Selain itu, ada teori lain yang mengatakan bahwa Fan menghilang karena intrik politik di Cina — menurut The New York Times, hanya sedikit pelaku industri di Cina yang percaya bahwa Fan menghilang karena masalah pajak. Dengan kesuksesannya, ia dianggap telah melangkahi prinsip sosialisme di Cina.

Setidaknya, ada beberapa hal aneh yang bisa membuktikannya. Nama Fan tiba-tiba dihapus dari poster fim Unbreakable Spirit, sebuah film tentang pemboman yang dilakukan Jepang kepada Cina pada masa perang antara 1938 sampai 1943. Sejatinya, Fan akan bermain di film tersebut bersama Bruce Willis, aktor laga kawakan asal Amerika.

Yang menarik, tanggal perilisan film tersebut juga ditunda dengan alasan yang kurang jelas, dari Agustus 2018 berubah menjadi Oktober 2018. Menyoal film, ada kejadian aneh lainnya yang menimpa Fan. Ia terlibat dalam salah satu film animasi yang sebetulnya rilis pada Juni 2018 lalu. Namun, sekali lagi, film itu ditunda tanggal rilisnya, bahkan belum dijadwalkan ulang hingga sekarang.

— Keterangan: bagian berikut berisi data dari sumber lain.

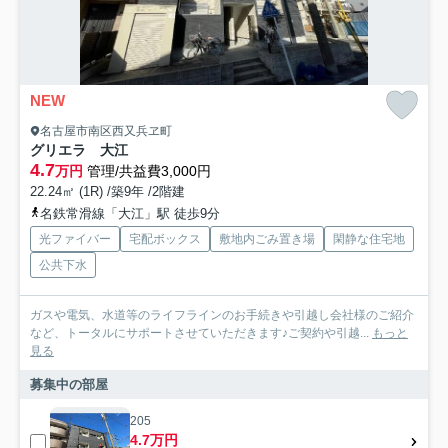
NEW
名古屋市南区西又兵ヱ町
グリエラ 大江
4.7
万円
管理/共益費3,000円
22.24㎡ (1R) /築9年 /2階建
名鉄常滑線「大江」駅 徒歩9分
光ファイバー
宅配ボックス
敷地内ごみ置き場
閑静な住宅地
公共下水
ガスや電気、水道等のライフラインのお手続きや引越し会社様のご紹介
など、トータルにサポートさせていただきます♪ご契約や引越...
もっと
見る
募集中の部屋
205
4.7万円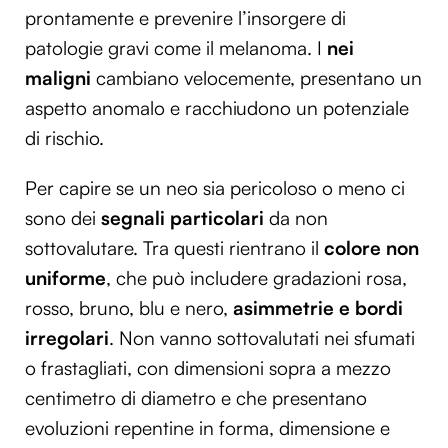
prontamente e prevenire l’insorgere di
patologie gravi come il melanoma. I
nei
maligni
cambiano velocemente, presentano un
aspetto anomalo e racchiudono un potenziale
di rischio.
Per capire se un neo sia pericoloso o meno ci
sono dei
segnali particolari
da non
sottovalutare. Tra questi rientrano il
colore non
uniforme
, che può includere gradazioni rosa,
rosso, bruno, blu e nero,
asimmetrie e bordi
irregolari
. Non vanno sottovalutati nei sfumati
o frastagliati, con dimensioni sopra a mezzo
centimetro di diametro e che presentano
evoluzioni repentine in forma, dimensione e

Menurut Raymond Zhou, seorang kritikus film independen di China, peran Fan dalam film tersebut juga diedit ulang. Kejanggalan-kejanggalan yang menimpa Fan sebenarnya tidak hanya berhenti sampai di situ. Beberapa produk yang dibintanginya ternyata juga menjauh darinya, salah satunya adalah Montblanc.

Sebagian besar dari mereka menjauh dengan satu alasan: Cina adalah pasar yang cukup besar, maka mereka memilih berhati-hati dalam mengambil keputusan. Teori menghilangnya Fan karena alasan perkara politik ini kemudian diperkuat oleh sebuah laporan yang dibuat oleh China Social Resposibility 100 Forum.

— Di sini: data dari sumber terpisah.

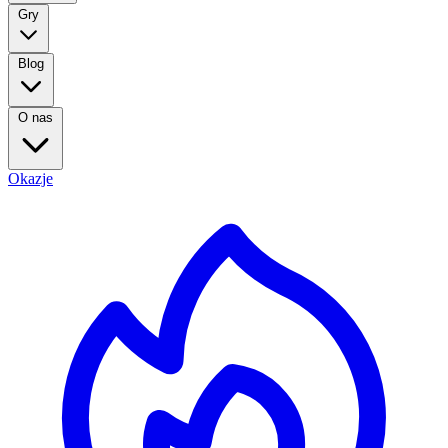
Gry
Blog
O nas
Okazje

Dalam survei menyoal tanggung jawab sosial di kalangan selebritas yang dilakukan oleh badan tersebut, Fan Bingbing mendapatkan nilai 0. Meski begitu, apa pun yang menjadi penyebab utamanya, kasus menghilangnya Fan masih menjadi misteri sejauh ini.

Selama ia belum membuka portal teleportasi, seperti apa yang ia lakukan saat menjadi Blink dalam X-Men: Days of Future Past, untuk muncul dari “tempat persembunyiannya”, orang-orang akan terus bertanya-tanya: Ke mana gerangan selebritas papan atas Cina itu pergi?